# D7 visa and private health insurance.



## Mac62 (May 13, 2015)

Hello folks,

I searched for the answer to my particular questions, but could not find any answers, so I'm hoping someone on the forum might help.

As part of the D7 visa process you must have private health care plan, while awaiting SEF to ok resident permit. My questions are, when I arrive in Portugal, can I buy a plan from say Multicare, or any other Portuguese companies health plan, and then cancel my original plan?

Are they generally cheaper than say Safetywing? 

Most of them require a NIF, does that mean if I have a NIF I am an official tax resident or does that not happen until SEF confirms my residency?

Any info would be greatly appreciated.

Cheers.


----------



## Mark427 (Dec 22, 2020)

Depends on the health Insurance policy if it will allow you to cancel it without a monetary penalty. 
For the D7 it is usually required to show you have paid for a full years worth of health Insurance.(Also need to show travel Insurance as well and again 1 year is becoming the norm required)
Yes Portuguese policies will be cheaper than International policies as they normally only cover you for Portugal.
Anyone can have a NIF, it does not automatically make you tax resident.
You’re considered a Portuguese tax resident from the date you change your NIF address to a Portuguese one or by being in the country over 183 days in a 12 month period, or by having a Portuguese home that is considered as your main habitual residence.


----------



## Mac62 (May 13, 2015)

Thanks Mark427

Follow up question;

With regards to changing NIF to a Portuguese address, then it would make more sense to keep the fiscal representative for the year that comes with most of the online NIF providers, or is it required that as soon as you arrive in Portugal you have to change the NIF into your name, even if you are renting temporary lodging?


----------



## Mark427 (Dec 22, 2020)

1st off the NIF is always in your name, it is the address that can change.
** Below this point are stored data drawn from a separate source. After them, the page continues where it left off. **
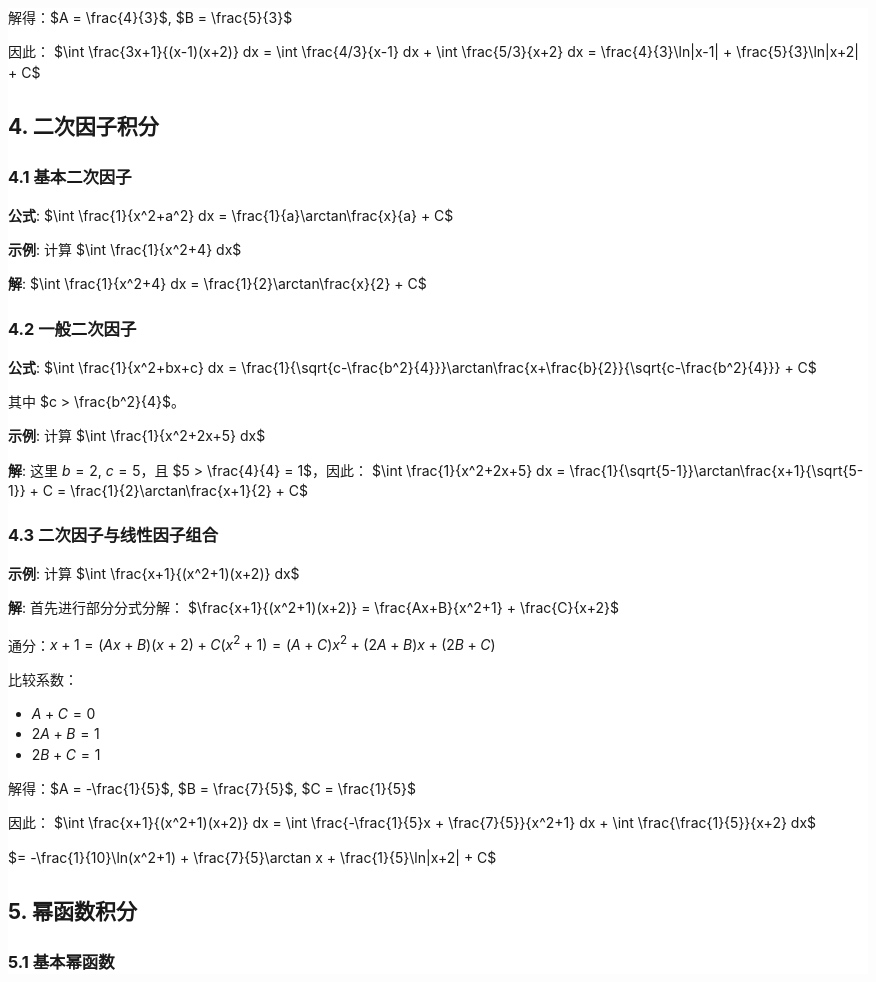 解得：$A = \frac{4}{3}$, $B = \frac{5}{3}$

因此：
$\int \frac{3x+1}{(x-1)(x+2)} dx = \int \frac{4/3}{x-1} dx + \int \frac{5/3}{x+2} dx = \frac{4}{3}\ln|x-1| + \frac{5}{3}\ln|x+2| + C$

## 4. 二次因子积分

### 4.1 基本二次因子

**公式**: $\int \frac{1}{x^2+a^2} dx = \frac{1}{a}\arctan\frac{x}{a} + C$

**示例**: 计算 $\int \frac{1}{x^2+4} dx$

**解**: $\int \frac{1}{x^2+4} dx = \frac{1}{2}\arctan\frac{x}{2} + C$

### 4.2 一般二次因子

**公式**: $\int \frac{1}{x^2+bx+c} dx = \frac{1}{\sqrt{c-\frac{b^2}{4}}}\arctan\frac{x+\frac{b}{2}}{\sqrt{c-\frac{b^2}{4}}} + C$

其中 $c > \frac{b^2}{4}$。

**示例**: 计算 $\int \frac{1}{x^2+2x+5} dx$

**解**:
这里 $b = 2$, $c = 5$，且 $5 > \frac{4}{4} = 1$，因此：
$\int \frac{1}{x^2+2x+5} dx = \frac{1}{\sqrt{5-1}}\arctan\frac{x+1}{\sqrt{5-1}} + C = \frac{1}{2}\arctan\frac{x+1}{2} + C$

### 4.3 二次因子与线性因子组合

**示例**: 计算 $\int \frac{x+1}{(x^2+1)(x+2)} dx$

**解**:
首先进行部分分式分解：
$\frac{x+1}{(x^2+1)(x+2)} = \frac{Ax+B}{x^2+1} + \frac{C}{x+2}$

通分：$x+1 = (Ax+B)(x+2) + C(x^2+1) = (A+C)x^2 + (2A+B)x + (2B+C)$

比较系数：

- $A+C = 0$
- $2A+B = 1$
- $2B+C = 1$

解得：$A = -\frac{1}{5}$, $B = \frac{7}{5}$, $C = \frac{1}{5}$

因此：
$\int \frac{x+1}{(x^2+1)(x+2)} dx = \int \frac{-\frac{1}{5}x + \frac{7}{5}}{x^2+1} dx + \int \frac{\frac{1}{5}}{x+2} dx$

$= -\frac{1}{10}\ln(x^2+1) + \frac{7}{5}\arctan x + \frac{1}{5}\ln|x+2| + C$

## 5. 幂函数积分

### 5.1 基本幂函数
It will initially be your foreign address, and then at some point you would change it to your Portuguese address once you have bought/rented somewhere.You could keep the fiscal rep for the year as the Portuguese tax dept only cares that they can contact you at an address in Portugal . The fiscal rep acts as the go between the gov and you.I imagine you could even just keep paying a yearly fee for a fiscal rep if you so choose.


----------



## Mac62 (May 13, 2015)

Ah, ok, thanks for the clarity Mark427

cheers.


----------